As we look to make disciples of Jesus Christ and consider how to build bridges of trust we should use the latest big sports victory as an opportunity to point out that elated fans already understand what a religious experience feels like.

Consider the experiences of the exuberant sports fan and how they parallel religious practice.

1) Getting together to watch a game - at a bar (church) at Wrigley Field (cathedral)
2) Singing songs - "Take Me Out to the Ball Game", "Go Cubs Go", people will even sing the National Anthem and God Bless America (hymns)
3) Learning more about their team in the newspaper (Bible)
4) Knowing about the All-Stars and Hall of Famers from the past (Saints)
5) Attending rallies and parades (Pilgrimage)

Of course, the Cubs victory didn't bring joy to non fans, just like showing up to church doesn't automatically bring you to a state of ecstasy.

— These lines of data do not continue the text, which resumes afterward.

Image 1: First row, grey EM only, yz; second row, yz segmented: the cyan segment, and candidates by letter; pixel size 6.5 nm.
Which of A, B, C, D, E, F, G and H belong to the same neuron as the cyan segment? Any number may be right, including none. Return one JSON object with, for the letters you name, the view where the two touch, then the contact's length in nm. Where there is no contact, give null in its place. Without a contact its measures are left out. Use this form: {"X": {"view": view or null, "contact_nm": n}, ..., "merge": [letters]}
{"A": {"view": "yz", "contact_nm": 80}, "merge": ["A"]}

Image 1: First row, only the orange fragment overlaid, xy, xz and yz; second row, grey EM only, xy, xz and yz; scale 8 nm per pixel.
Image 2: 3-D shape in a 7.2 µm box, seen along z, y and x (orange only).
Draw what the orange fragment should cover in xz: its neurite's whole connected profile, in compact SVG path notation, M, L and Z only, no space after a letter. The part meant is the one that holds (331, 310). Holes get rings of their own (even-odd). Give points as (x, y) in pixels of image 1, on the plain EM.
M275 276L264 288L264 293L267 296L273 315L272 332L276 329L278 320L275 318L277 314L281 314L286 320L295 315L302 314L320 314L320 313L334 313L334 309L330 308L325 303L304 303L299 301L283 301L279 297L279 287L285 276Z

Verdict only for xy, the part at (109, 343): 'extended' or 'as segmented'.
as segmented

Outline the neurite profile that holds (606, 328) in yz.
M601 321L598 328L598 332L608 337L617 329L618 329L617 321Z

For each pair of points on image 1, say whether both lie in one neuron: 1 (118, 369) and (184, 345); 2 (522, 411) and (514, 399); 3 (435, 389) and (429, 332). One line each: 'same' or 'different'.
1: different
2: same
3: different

It requires hours of watching games, trips to the ball park, and arguing about the best player and mistakes the manager made. The big win becomes even more savory if big losses weigh heavy on your heart and years of waiting create anticipation. 

I posted on my Facebook:

"The celebration is on.
Many of my friends wonder why I am religious.
My answer to Cubs fans: The joy that you felt after Kris Bryant made that third out was only a glimpse of the joy I feel when I go to Mass.
Sharing a common hope, suffering with fellow believers, and celebrating together are elements that make that kind of joy possible.
God created us with the capacity to feel His joy."

Next time you encounter a die-hard sports fan who sincerely questions you on why they should be religious, ask them to remember what it felt like when their team won the big game and invite them to come share that joy every week. Most sports fan has someone in their life that hooked them to their favorite team. Their father or mother, grandparent, uncle, best friend, or coach, someone made a difference. Can you be that person that hooks them on Christ? Pray for me, so that I can.